In addition, handling the intensity information over space is more convenient than doing the same in the susceptibility case. In fact, the susceptibility is mapping-unit dependent whereas the intensity benefits from the Poisson aggregation property across any spatial units. In this work, we use this property to aggregate λ values estimated for each GC contained in a given SU (see Fig. 5 in Lombardo et al. 2019a).

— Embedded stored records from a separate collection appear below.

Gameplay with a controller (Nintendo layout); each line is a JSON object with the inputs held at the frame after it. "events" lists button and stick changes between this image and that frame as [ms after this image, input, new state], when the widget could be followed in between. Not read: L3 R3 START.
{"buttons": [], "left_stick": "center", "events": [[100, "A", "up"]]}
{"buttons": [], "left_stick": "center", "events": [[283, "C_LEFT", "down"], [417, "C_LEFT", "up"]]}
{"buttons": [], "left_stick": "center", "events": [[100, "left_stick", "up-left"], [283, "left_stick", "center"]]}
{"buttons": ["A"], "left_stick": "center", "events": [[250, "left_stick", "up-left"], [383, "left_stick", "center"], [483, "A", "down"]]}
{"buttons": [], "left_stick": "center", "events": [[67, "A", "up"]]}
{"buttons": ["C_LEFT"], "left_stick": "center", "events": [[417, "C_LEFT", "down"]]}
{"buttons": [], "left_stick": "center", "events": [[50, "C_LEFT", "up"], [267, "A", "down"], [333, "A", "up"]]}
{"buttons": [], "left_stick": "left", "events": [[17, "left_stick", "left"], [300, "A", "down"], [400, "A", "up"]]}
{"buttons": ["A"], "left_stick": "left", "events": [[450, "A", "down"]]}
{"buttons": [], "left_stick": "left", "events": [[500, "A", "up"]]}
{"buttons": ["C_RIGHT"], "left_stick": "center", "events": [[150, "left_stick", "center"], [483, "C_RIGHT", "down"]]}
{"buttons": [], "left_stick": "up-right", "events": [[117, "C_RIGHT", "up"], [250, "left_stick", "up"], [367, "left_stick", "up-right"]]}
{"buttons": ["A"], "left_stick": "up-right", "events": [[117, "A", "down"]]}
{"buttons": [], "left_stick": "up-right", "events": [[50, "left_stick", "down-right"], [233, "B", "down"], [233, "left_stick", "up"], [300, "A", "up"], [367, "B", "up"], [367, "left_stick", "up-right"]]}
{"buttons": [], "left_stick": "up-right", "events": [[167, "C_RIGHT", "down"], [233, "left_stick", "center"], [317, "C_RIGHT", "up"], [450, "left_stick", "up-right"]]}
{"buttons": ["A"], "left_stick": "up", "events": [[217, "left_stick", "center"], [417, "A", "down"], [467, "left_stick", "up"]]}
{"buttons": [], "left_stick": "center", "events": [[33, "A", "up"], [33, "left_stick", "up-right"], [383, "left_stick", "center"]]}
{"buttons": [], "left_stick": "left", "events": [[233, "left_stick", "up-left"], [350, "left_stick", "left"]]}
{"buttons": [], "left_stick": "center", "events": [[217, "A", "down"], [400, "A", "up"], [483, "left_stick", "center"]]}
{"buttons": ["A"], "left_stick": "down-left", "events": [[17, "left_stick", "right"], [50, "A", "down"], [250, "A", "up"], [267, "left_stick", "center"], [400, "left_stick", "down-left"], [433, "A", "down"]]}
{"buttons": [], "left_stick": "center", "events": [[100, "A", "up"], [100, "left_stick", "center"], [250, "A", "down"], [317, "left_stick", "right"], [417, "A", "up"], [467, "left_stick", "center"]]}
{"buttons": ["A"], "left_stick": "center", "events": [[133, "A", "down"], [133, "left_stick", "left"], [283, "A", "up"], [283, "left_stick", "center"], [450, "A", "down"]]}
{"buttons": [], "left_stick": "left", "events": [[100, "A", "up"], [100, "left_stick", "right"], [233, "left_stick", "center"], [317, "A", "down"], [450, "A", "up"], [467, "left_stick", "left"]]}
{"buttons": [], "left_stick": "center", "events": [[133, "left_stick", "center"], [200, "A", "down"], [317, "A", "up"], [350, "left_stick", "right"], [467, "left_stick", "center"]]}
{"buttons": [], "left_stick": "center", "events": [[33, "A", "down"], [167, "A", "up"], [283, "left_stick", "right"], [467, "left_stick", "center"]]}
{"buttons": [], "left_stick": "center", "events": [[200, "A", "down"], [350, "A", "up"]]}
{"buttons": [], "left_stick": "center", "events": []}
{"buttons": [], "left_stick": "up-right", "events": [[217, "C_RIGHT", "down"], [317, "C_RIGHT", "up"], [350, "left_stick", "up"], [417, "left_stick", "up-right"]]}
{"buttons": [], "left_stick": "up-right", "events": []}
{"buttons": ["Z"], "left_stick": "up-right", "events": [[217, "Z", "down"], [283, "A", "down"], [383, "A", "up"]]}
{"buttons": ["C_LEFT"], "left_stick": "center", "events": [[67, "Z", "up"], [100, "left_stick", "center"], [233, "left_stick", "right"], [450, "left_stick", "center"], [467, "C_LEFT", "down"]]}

2.5 From landslide intensity to hazard and density

The landslide intensity has been shown to correlate with the total planimetric extent of landslides for each mapping unit (Lombardo et al. 2020). This contribution states that a model able to estimate landslide counts indirectly satisfies the current definition of hazard. Following the definition proposed by Corominas et al. (2014), hazard assessment aims to determine the spatial and temporal probability of slope failures occurrence, together with their mode of propagation, size and intensity. However, Lombardo and co-authors missed an important implication. In fact, if intensity and landslide sizes can be expressed one as the function of the other, this also means that one can convert landslide intensity maps into expected landslide size-related maps.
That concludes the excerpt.